Fragment tekstu:
- - - - - - -

Ustrój polityczny państwa określony w konstytucji z 1997 r. mieści się w demokratycznych standardach i stanowi krok naprzód w porównaniu ze stanem określonym w tzw. małej konstytucji przede wszystkim poprzez wzmocnienie pozycji rządu i premiera. Daleki jest jednak od doskonałości. Jakkolwiek, nie przyczyny tkwiące w konstytucji powodują napięcia pomiędzy prezydentem i premierem, to jednak podział władzy wykonawczej pomiędzy rząd i prezydenta okazał się niezbyt szczęśliwy i sprzyja generowaniu konfliktów, gdy na szczytach władzy wykonawczej niedostaje odpowiedzialności za państwo i kultury politycznej. Polska nie ma ani klasycznego modelu rządów parlamentarno-gabinetowych, ani systemu semiprezydenckiego na wzór francuskiej V Republiki.

Niedobrze też się stało, że w konstytucji zapisano proporcjonalny charakter wyborów do Sejmu, co znacznie utrudni w przyszłości modyfikację systemu wyborczego.

Dużym sukcesem polskiej demokracji okazał się samorząd terytorialny. Uaktywnił społeczności lokalne i dał okazję do wyłonienia się ich autentycznych liderów. To w nim – moim zdaniem – znajduje się rezerwuar najwartościowszych i samodzielnych ludzi, którzy mogą odegrać pozytywną rolę w polskiej polityce. Znacznie gorzej udał się nam system partyjny. Jest on zapewne reakcją na niestabilną i pełną podziałów scenę polityczną lat dziewięćdziesiątych. Jednak ta reakcja zaszła stanowczo zbyt daleko. Dwie główne partie: PO i PiS, mają bardzo podobną strukturę. Są partiami wodzowskimi, w których nie ma debat ideowych i politycznych. Sprzyja to wytwarzaniu się postaw konformistycznych i przyciąganiu do partii ludzi, dla których działalność partyjna jest sposobem na ustawienie się w życiu.

- - - - - - -

Podany materiał:
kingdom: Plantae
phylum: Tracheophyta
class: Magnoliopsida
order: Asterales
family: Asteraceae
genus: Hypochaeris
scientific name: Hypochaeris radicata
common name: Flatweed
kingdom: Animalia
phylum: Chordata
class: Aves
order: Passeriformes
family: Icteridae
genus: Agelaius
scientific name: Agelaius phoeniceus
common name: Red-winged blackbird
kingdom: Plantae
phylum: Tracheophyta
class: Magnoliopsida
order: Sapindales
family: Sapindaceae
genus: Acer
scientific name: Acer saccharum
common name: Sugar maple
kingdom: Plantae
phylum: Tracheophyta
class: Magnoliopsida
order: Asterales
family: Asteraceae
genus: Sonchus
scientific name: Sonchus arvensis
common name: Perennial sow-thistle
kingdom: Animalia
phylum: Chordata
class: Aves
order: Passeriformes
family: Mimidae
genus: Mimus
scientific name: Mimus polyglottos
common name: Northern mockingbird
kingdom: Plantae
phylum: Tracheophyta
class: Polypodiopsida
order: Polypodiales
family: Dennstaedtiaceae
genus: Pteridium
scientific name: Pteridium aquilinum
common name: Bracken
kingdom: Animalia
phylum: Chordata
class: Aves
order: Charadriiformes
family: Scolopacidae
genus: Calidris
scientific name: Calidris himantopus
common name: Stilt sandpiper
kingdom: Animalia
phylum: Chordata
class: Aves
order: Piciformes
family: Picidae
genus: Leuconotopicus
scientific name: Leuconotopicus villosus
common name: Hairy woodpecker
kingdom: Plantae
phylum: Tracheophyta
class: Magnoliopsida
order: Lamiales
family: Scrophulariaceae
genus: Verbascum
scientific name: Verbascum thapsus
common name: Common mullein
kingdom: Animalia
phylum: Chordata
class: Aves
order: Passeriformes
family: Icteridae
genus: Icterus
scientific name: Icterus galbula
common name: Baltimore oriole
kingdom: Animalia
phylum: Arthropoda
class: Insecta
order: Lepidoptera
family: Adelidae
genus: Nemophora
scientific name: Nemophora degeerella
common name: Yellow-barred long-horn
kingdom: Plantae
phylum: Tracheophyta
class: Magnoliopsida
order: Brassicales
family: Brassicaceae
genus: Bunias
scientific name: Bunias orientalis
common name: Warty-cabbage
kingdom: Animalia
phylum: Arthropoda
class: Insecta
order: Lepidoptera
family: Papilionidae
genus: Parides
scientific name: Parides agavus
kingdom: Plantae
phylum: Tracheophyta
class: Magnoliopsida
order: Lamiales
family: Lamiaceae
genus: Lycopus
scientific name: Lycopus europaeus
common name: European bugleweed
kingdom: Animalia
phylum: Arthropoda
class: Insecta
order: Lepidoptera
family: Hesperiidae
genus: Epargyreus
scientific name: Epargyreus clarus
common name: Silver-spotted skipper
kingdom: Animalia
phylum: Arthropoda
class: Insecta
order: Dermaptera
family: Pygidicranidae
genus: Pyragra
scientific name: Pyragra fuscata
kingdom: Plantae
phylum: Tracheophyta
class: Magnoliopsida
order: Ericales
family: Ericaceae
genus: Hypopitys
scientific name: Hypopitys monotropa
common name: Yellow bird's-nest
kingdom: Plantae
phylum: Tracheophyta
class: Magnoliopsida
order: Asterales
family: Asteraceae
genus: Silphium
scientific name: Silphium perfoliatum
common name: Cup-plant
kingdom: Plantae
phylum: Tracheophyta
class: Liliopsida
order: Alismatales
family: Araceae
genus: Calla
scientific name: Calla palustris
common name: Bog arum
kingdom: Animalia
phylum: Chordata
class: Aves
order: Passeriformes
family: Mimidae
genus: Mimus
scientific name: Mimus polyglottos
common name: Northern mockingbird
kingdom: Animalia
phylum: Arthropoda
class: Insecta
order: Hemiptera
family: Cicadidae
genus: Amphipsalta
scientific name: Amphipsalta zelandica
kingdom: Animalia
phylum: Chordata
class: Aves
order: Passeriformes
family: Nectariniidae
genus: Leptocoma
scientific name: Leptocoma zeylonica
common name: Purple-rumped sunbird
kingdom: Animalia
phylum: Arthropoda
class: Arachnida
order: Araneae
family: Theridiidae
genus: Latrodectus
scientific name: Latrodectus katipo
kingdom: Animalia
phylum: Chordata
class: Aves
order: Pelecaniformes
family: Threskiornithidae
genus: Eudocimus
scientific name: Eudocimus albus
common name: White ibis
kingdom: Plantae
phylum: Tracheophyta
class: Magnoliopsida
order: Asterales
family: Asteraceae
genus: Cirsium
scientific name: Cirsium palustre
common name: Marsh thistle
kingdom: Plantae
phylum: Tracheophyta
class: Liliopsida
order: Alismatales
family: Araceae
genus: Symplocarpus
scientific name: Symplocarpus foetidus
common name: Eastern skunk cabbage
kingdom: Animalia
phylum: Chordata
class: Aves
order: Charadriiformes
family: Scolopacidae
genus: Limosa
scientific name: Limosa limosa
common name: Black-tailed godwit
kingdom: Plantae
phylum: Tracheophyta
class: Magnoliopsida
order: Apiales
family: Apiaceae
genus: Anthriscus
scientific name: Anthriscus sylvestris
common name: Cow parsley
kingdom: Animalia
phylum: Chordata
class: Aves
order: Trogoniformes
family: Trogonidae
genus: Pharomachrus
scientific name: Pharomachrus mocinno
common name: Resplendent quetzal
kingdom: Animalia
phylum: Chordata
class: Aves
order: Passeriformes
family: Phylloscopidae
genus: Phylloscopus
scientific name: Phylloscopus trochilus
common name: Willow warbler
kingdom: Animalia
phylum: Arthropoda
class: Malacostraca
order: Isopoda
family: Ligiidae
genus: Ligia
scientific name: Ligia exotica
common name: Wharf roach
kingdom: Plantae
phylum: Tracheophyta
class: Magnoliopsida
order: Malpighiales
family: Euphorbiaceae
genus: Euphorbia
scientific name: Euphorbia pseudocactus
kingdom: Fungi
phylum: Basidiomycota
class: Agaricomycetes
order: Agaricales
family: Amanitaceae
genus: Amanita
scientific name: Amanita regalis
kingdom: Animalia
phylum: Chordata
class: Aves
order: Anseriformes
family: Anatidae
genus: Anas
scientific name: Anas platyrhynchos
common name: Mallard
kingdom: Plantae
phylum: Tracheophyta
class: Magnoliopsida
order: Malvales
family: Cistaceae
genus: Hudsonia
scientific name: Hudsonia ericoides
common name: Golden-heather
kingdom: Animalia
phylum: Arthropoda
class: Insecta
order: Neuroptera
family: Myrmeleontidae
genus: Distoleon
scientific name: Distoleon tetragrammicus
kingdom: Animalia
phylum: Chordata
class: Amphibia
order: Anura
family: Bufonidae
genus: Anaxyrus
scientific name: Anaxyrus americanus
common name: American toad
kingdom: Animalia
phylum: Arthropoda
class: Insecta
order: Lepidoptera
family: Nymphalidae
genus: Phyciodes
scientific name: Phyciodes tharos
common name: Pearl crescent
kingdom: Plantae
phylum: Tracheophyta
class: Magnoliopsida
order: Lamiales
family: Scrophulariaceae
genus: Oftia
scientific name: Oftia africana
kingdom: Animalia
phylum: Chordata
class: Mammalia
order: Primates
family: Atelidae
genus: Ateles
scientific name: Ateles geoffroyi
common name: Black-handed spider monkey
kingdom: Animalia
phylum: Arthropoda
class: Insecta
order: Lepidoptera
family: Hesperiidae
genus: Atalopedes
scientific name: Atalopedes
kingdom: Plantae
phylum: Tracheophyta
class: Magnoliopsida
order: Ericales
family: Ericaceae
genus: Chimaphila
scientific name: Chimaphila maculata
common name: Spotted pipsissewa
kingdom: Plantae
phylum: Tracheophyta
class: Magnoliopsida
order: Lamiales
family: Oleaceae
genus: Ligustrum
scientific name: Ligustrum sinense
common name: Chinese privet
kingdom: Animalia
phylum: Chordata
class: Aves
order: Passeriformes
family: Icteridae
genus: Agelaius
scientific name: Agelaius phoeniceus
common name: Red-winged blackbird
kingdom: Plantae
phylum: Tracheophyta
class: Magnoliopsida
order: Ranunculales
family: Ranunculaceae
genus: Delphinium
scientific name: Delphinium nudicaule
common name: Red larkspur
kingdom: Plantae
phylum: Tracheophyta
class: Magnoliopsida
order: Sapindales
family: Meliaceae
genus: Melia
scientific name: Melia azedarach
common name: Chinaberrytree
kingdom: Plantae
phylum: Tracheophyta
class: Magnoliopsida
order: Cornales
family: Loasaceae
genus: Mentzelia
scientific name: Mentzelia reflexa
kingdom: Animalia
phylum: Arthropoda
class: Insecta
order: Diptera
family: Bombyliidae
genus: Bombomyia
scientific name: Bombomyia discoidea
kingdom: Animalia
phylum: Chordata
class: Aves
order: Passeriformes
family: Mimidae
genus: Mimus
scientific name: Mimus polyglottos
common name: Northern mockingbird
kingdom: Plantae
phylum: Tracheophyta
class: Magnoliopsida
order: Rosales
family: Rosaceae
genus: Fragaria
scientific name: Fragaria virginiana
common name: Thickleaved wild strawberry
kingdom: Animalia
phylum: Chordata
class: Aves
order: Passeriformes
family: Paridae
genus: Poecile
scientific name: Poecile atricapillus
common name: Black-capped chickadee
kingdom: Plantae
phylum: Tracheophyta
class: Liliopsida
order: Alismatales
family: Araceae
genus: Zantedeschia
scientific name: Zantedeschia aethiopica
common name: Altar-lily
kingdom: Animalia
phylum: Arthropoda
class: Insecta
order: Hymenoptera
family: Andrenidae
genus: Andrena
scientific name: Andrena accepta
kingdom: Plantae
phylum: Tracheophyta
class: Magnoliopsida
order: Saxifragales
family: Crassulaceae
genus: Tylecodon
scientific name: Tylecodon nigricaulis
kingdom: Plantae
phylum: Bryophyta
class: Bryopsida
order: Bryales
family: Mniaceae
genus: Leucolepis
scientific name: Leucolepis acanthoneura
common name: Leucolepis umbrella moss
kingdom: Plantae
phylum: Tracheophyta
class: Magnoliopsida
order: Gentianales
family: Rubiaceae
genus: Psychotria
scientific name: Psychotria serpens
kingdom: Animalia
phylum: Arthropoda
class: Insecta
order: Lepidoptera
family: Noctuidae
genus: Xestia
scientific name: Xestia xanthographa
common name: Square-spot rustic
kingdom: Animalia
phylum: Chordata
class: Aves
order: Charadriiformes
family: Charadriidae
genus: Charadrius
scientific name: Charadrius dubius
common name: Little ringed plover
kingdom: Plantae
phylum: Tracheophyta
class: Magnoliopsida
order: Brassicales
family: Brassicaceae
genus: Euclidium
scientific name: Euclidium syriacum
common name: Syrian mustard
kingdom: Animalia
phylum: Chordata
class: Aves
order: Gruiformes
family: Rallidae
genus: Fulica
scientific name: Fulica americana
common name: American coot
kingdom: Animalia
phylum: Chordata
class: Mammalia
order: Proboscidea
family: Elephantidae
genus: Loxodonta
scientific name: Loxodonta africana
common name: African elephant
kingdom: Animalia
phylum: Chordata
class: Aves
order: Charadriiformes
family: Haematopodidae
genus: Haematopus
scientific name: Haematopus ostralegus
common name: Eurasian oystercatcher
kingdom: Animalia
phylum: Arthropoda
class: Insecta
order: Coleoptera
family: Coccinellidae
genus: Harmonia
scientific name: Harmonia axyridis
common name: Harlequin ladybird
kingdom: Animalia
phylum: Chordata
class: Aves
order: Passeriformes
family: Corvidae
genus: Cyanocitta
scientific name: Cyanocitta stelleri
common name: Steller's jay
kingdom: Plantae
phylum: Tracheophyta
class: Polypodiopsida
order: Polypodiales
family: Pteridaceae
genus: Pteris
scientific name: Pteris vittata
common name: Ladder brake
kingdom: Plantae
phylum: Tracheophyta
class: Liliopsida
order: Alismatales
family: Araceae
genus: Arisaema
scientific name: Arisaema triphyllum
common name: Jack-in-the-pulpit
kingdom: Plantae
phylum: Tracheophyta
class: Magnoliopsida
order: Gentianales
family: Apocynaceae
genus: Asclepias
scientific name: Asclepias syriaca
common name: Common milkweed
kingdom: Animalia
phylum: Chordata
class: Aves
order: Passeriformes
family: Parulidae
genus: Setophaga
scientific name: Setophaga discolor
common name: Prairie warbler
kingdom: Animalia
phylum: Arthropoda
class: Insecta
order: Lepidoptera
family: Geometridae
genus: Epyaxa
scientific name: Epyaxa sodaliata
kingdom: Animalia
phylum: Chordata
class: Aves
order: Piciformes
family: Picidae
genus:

- - - - - - -

Zadanie 1:
Na podstawie tekstu o ustroju politycznym Polski wyjaśnij, dlaczego oceniono w nim negatywnie zapisanie w konstytucji proporcjonalnego charakteru wyborów do Sejmu.
Zadanie 2:
Jakie dwie główne partie wymienia tekst o ustroju politycznym Polski?

Pełna odpowiedź 1:
Oceniono to negatywnie, ponieważ taki zapis w konstytucji znacznie utrudni w przyszłości modyfikację systemu wyborczego.

Pełna odpowiedź 2:
PO i PiS.